Our K-12 public schools also show up on national measures of mediocrity. Washington ranks 28th in per-student education dollars, and teachers here are paid some of the least competitive salaries in the U.S., according to a report released last week by Rutgers University.
What a refreshing change of pace, then, to see Tacoma Public Schools defy those challenges and make progress toward moving more students into gowns and mortarboards – not just high school graduation, but also college.
The Foundation for Tacoma Students released its 2016 Community Impact Report this week, and shared it with 200 community partners at its annual mobilization event Tuesday. One big highlight: The rate of students graduating high school on time has climbed steadily across all poverty, race and ethnic groups and reached 82 percent overall.
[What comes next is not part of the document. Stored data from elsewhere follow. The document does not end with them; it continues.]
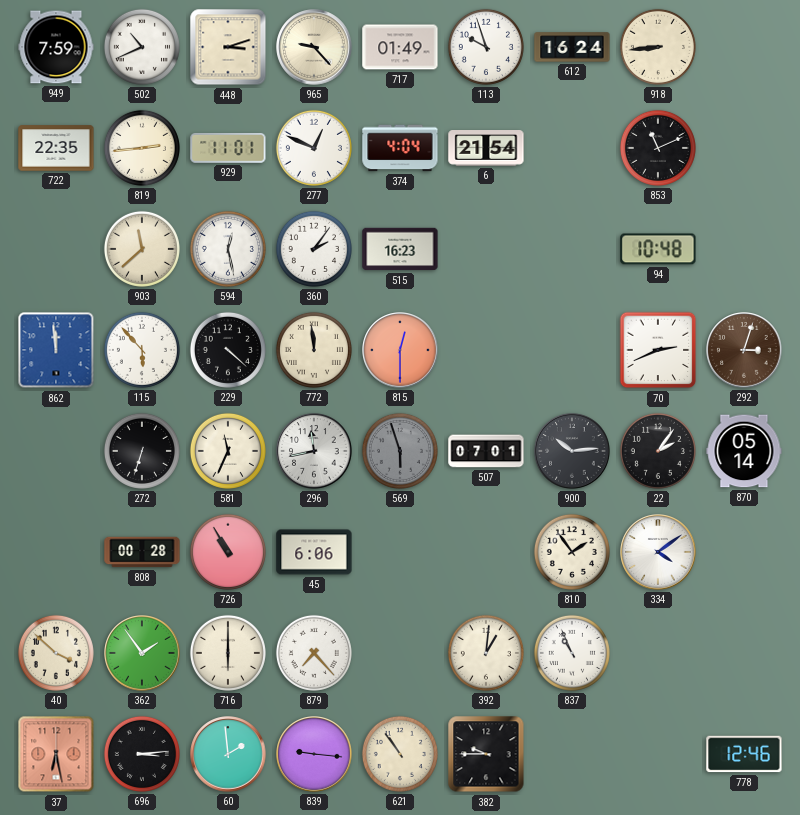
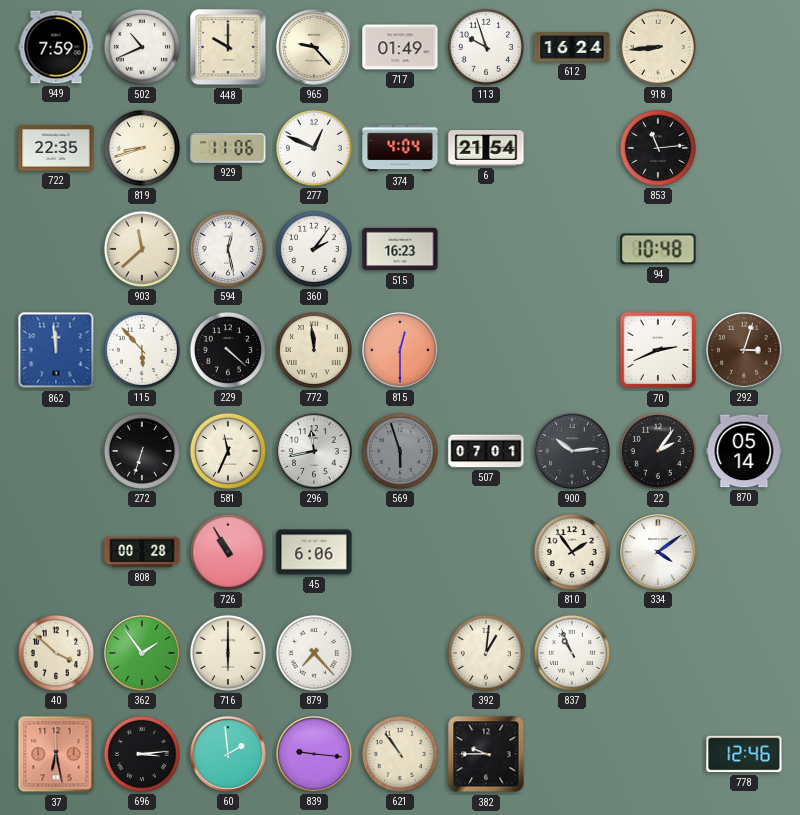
448: 3:12 -> 10:00
819: 2:44 -> 8:42
929: 11:01 -> 11:06
853: 11:11 -> 11:14
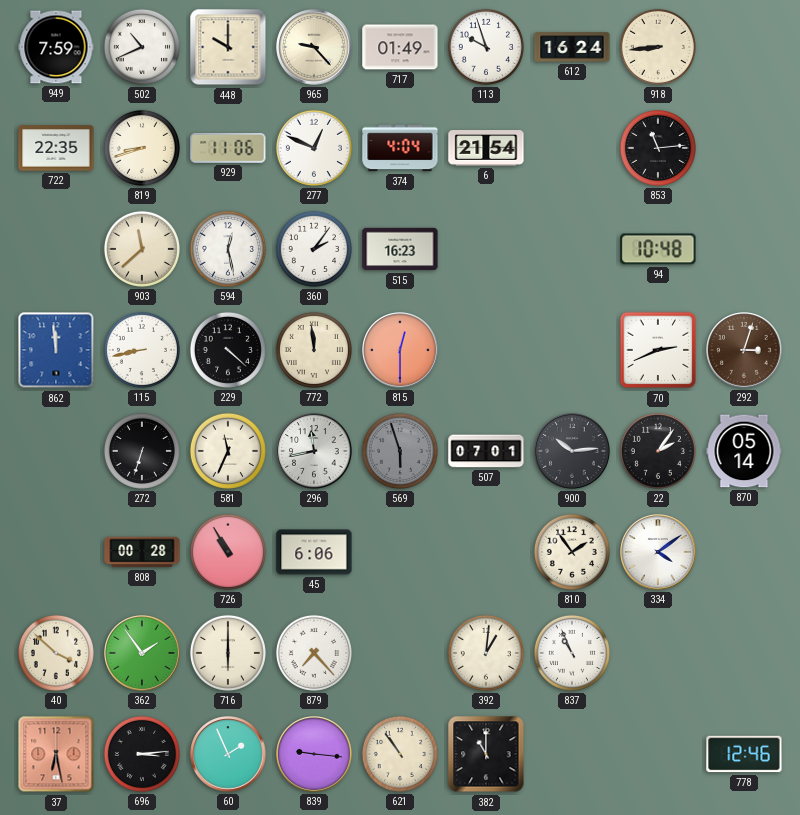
115: 5:53 -> 8:43
60: 1:59 -> 1:56
382: 9:45 -> 11:00
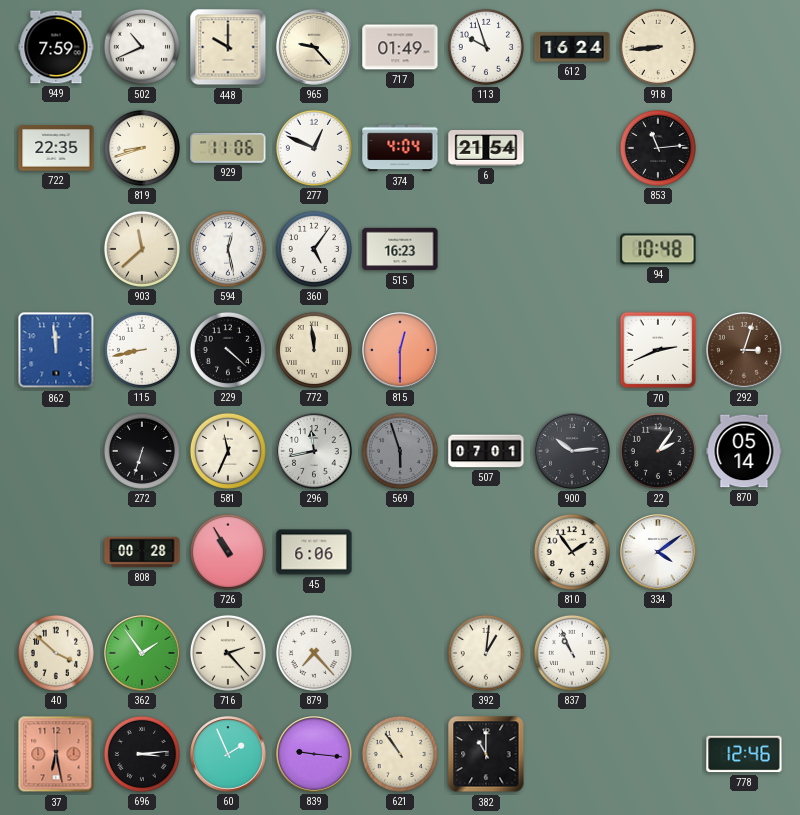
360: 2:06 -> 5:06
716: 6:00 -> 2:23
Nearly identical gains were reported for the five-year-extended graduation rate – a key gauge for ensuring kids who fall behind aren’t left behind.
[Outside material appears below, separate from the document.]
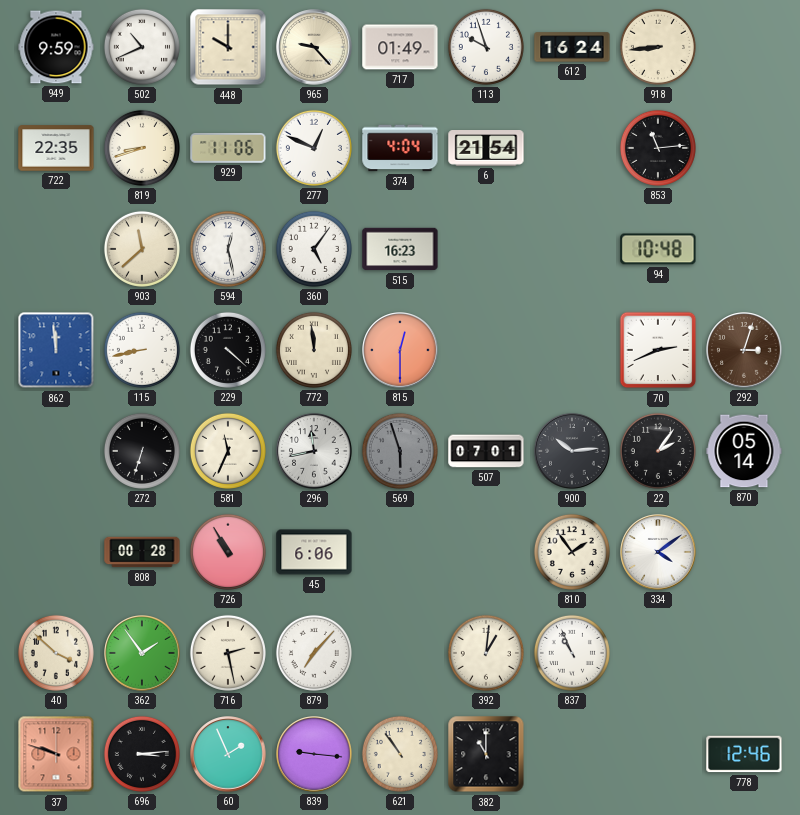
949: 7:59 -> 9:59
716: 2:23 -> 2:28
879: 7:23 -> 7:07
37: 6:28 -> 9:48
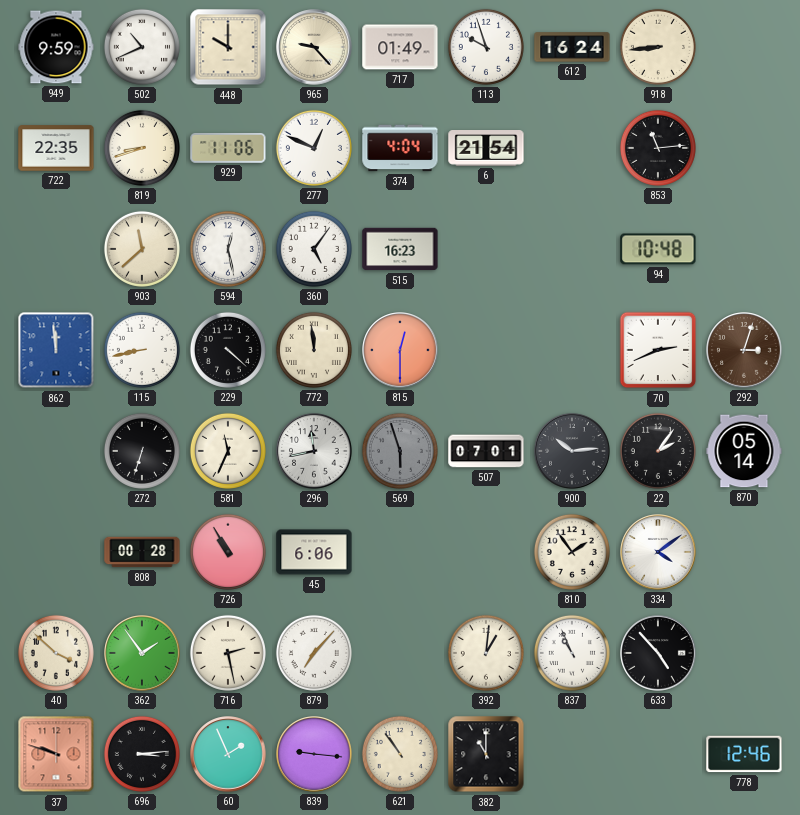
633: none -> 4:53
The Graduate Tacoma project was formed in 2010. Its goal: To increase Tacoma’s public high school graduation rate by 50 percent in time for the Class of 2020 to walk across the stage. A USA Today article that branded Tacoma schools among the nation’s “dropout factories” prompted a community crusade to flip the script and turn campuses into graduation factories.
It didn’t stop there. Graduate Tacoma also pledged to increase by 50 percent the rate of local students who earn a college degree or technical certificate. Six years of data make clear this postsecondary goal will require the most strenuous lifting between now and 2020.
The foundation tracks student academic data across several benchmarks starting in elementary school. An upward trajectory since 2010 can be seen in many categories, including:
▪ Sixth-grade achievement. Fully 86 percent of these children are passing their classes, with students in poverty making the most strides. (Alas, black and Pacific Islander sixth-graders have slid backwards.)
▪ College entry exams. The percentage of students taking the SAT has skyrocketed by 97 percent. (Math scores have declined, however.)
▪ High-school graduation achievement gap. Tacoma’s graduation rate tops the state average for a second straight year, thanks to consistent improvement across all groups of students. The gap has closed between white students and students of color, as well as between non-poor and poor students. (Eliminating that gap should not be too much to hope for.)
To its credit, the foundation doesn’t gloss over bad news. Ninth-grade achievement has been up and down, underscoring the often-bumpy transition kids face entering the pivotal high school years. The 17-percent increase in the gap between poor and non-poor freshmen who pass their classes is cause for concern.
The transition into kindergarten also shows rough spots – particularly for Hispanic children, for whom the readiness gap has increased by 20 percent compared to their non-Hispanic peers. Not only are they disadvantaged at the start of the K-12 experience, they’re also less likely to advance past the end of it. The percentage of Hispanic and black students enrolling in college has stayed flat since 2010.
“This is a place where we have a long way to go,” says Eric Wilson, the foundation’s president and CEO.
It will require more programs like Tacoma’s Palmer Scholars and Washington’s College Bound Scholarship to turn the numbers around.
And that will go a long way toward helping every student achieve success from cradle to college and career.